(Document text)

Does P2P file sharing negatively affect legitimate music purchases in Canada? Does the availability of music for downloading from illegitimate P2P sources act as a substitute for legitimate music purchases? Would stronger copyright laws increase music purchases in Canada? Would it also increase artist incomes, industry employment and tax revenues in Canada?
The answers to all of these questions is yes according to a recent study published by Dr George Barker, the Director, Centre of Law and Economics, at ANU College of Law, Australian National University. What’s more, the study was done based on survey evidence conducted by Decima Research on behalf of Industry Canada.

(End Document text)
(Data to examine)

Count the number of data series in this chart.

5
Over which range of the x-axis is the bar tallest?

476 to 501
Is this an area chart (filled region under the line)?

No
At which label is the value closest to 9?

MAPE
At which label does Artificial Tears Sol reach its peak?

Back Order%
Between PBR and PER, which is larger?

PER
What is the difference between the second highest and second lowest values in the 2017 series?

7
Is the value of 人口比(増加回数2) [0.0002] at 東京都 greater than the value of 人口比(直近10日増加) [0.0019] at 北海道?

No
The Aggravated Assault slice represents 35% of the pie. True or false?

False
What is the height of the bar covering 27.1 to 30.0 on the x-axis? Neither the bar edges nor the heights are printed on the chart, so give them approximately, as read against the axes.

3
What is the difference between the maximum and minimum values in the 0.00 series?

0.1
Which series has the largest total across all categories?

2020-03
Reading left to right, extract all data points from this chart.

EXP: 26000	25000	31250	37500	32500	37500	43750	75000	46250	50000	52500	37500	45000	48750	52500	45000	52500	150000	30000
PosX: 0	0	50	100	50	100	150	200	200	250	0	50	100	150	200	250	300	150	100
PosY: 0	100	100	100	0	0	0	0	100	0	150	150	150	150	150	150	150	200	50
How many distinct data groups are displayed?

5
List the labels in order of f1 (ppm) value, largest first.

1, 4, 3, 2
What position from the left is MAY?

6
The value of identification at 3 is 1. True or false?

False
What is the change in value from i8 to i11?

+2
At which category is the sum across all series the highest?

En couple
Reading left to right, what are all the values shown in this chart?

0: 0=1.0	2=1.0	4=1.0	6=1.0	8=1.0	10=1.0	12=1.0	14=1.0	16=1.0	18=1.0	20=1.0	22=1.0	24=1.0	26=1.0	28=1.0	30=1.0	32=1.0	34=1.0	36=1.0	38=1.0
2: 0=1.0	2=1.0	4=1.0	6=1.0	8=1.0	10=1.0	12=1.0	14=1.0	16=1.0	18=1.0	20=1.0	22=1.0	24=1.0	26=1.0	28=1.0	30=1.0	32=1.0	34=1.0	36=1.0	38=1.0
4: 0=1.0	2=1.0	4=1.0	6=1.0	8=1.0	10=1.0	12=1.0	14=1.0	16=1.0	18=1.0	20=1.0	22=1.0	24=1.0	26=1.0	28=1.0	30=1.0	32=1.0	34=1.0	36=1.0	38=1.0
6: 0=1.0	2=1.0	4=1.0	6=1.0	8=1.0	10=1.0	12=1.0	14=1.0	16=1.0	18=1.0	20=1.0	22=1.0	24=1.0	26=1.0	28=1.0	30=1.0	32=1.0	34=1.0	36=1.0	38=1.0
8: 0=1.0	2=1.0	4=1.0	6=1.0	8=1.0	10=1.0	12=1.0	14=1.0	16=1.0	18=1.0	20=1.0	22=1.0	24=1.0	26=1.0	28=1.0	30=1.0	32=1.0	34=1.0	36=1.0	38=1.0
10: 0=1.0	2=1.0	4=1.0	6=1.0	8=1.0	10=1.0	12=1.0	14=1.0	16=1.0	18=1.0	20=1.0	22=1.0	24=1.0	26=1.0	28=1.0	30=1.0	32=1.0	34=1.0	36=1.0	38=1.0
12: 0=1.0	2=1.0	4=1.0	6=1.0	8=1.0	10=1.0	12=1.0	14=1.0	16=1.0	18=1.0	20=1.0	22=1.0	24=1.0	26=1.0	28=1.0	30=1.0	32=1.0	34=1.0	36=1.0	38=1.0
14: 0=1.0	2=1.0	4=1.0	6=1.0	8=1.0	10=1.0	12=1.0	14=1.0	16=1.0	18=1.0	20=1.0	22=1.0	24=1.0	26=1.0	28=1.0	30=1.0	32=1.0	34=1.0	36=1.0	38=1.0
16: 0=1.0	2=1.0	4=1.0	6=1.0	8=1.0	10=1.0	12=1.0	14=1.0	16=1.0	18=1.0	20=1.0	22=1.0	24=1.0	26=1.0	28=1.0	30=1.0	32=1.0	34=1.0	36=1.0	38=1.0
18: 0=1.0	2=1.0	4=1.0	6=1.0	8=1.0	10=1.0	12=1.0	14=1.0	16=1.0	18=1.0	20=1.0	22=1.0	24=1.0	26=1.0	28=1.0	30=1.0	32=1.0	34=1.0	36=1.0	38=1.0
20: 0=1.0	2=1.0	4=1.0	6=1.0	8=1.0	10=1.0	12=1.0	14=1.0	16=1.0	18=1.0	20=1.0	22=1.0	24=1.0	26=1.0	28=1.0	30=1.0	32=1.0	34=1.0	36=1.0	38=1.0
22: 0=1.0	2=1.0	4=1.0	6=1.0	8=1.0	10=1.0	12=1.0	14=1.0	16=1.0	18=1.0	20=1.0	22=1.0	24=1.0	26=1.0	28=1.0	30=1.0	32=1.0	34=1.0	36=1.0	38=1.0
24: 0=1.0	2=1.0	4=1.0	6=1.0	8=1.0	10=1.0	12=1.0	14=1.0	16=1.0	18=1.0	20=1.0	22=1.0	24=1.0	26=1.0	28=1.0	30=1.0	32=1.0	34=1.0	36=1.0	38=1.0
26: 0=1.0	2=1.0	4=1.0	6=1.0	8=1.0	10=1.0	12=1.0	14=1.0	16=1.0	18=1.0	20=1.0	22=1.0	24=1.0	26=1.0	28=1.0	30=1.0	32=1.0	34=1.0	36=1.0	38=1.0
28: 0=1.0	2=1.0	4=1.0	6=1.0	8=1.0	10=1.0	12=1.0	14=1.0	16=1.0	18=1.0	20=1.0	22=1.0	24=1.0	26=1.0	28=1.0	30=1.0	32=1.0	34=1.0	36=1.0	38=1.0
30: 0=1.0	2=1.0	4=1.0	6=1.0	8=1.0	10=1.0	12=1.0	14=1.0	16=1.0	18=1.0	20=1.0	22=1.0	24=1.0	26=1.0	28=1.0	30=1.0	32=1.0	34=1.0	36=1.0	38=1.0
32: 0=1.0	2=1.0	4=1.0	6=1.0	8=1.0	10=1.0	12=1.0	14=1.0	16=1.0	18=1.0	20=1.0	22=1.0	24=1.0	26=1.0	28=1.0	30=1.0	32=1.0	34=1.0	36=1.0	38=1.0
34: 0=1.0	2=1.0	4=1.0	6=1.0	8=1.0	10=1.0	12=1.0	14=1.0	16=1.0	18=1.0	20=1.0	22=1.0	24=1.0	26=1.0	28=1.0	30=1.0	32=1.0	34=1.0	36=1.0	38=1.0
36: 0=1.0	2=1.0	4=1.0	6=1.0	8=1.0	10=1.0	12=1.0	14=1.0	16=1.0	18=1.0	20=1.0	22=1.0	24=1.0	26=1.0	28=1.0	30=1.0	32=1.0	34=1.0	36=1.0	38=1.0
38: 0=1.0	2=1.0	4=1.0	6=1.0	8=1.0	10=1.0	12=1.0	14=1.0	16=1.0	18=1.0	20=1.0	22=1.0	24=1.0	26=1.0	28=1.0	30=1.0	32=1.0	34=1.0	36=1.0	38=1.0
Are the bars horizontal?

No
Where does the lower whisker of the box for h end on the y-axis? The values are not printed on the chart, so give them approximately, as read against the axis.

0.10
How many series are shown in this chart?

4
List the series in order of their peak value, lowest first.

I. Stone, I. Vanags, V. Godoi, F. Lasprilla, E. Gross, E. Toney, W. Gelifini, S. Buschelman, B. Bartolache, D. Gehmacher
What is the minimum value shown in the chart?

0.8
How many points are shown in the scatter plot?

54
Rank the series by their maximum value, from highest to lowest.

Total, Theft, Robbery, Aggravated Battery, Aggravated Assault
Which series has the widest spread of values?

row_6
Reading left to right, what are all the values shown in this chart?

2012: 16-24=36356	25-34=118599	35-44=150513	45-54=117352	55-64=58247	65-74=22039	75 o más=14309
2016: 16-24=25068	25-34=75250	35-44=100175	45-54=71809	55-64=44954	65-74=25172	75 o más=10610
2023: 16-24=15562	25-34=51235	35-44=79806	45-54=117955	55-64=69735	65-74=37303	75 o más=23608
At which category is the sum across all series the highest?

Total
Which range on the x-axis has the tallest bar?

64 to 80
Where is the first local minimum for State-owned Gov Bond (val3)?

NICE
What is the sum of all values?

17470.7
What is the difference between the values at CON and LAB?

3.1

(End Data to examine)

Exercise 1: According to the text on P2P file sharing and music purchases in Canada, which firm conducted the survey behind the study?
Exercise 2: From the text on P2P file sharing, quote the passage between "Does P2P file" and "revenues in Canada?", inclusive.

Expected output 1: Decima Research, on behalf of Industry Canada.

Expected output 2:
Does P2P file sharing negatively affect legitimate music purchases in Canada? Does the availability of music for downloading from illegitimate P2P sources act as a substitute for legitimate music purchases? Would stronger copyright laws increase music purchases in Canada? Would it also increase artist incomes, industry employment and tax revenues in Canada?